Pietà (Michelangelo)

Pietà
[Our Lady of] Pity
The location of the statue today
Click on the map to see marker.
ArtistMichelangelo Buonarroti
Year1498–1499
TypeMarble
SubjectJesus and Mary
Dimensions174 cm × 195 cm (68.5 in × 76.8 in)
LocationSaint Peter's Basilica, Vatican City
Coordinates41°54′8″N 12°27′12″E / 41.90222°N 12.45333°E / 41.90222; 12.45333
Preceded byBacchus (Michelangelo)
Followed byDavid (Michelangelo)

The Pietà (Madonna della Pietà Italian: [maˈdɔnna della pjeˈta]; "[Our Lady of] Pity"; 1498–1499) is a Carrara marble sculpture of Jesus and Mary at Mount Golgotha representing the "Sixth Sorrow" of the Virgin Mary by Michelangelo Buonarroti, in Saint Peter's Basilica, Vatican City, for which it was made. It is a key work of Italian Renaissance sculpture and often taken as the start of the High Renaissance.

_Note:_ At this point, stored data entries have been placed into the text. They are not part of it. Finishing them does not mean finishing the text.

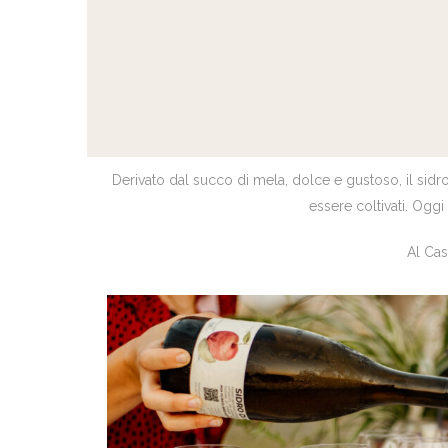
Derivato dal succo di mela, dolce e gustoso, il sidro
essere coltivati. Oggi
Al Cas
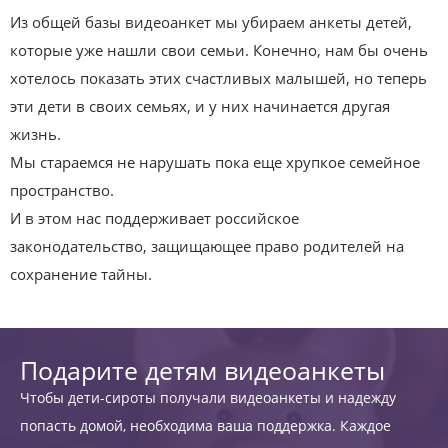
Из общей базы видеоанкет мы убираем анкеты детей,
которые уже нашли свои семьи. Конечно, нам бы очень
хотелось показать этих счастливых малышей, но теперь
эти дети в своих семьях, и у них начинается другая
жизнь.
Мы стараемся не нарушать пока еще хрупкое семейное
пространство.
И в этом нас поддерживает российское
законодательство, защищающее право родителей на
сохранение тайны.
Подарите детям видеоанкеты
Чтобы дети-сироты получали видеоанкеты и надежду
попасть домой, необходима ваша поддержка. Каждое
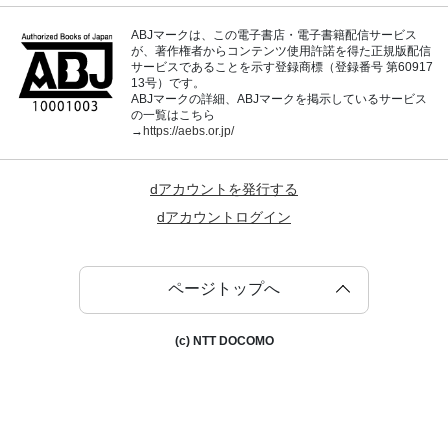
ABJマークは、この電子書店・電子書籍配信サービス
が、著作権者からコンテンツ使用許諾を得た正規版配信
サービスであることを示す登録商標（登録番号 第60917
13号）です。
ABJマークの詳細、ABJマークを掲示しているサービス
の一覧はこちら
→
https://aebs.or.jp/
dアカウントを発行する
dアカウントログイン
ページトップへ
(c) NTT DOCOMO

The sculpture captures the moment when Jesus, taken down from the cross, is given to his mother Mary. Mary looks younger than Jesus; art historians believe Michelangelo was inspired by a passage in Dante Alighieri's Divine Comedy: "O virgin mother, daughter of your Son [...] your merit so ennobled human nature that its divine Creator did not hesitate to become its creature" (Paradiso, Canto XXXIII). Michelangelo's aesthetic interpretation of the Pietà is unprecedented in Italian sculpture because it balances early forms of naturalism with the Renaissance ideals of classical beauty.

The statue was originally commissioned by a French cardinal, Jean Bilhères de Lagraulas, then French ambassador in Rome. The sculpture was made, probably as an altarpiece, for the cardinal's funeral chapel in Old St Peter's. When this was demolished it was preserved, and later took its current location, the first chapel on the north side after the entrance of the new basilica, in the 18th century. It is the only piece Michelangelo ever signed.

The statue was restored after the figure of Mary was vandalized on Pentecost Sunday of 1972 by Laszlo Toth; it was until recently protected by a bulletproof glass screen.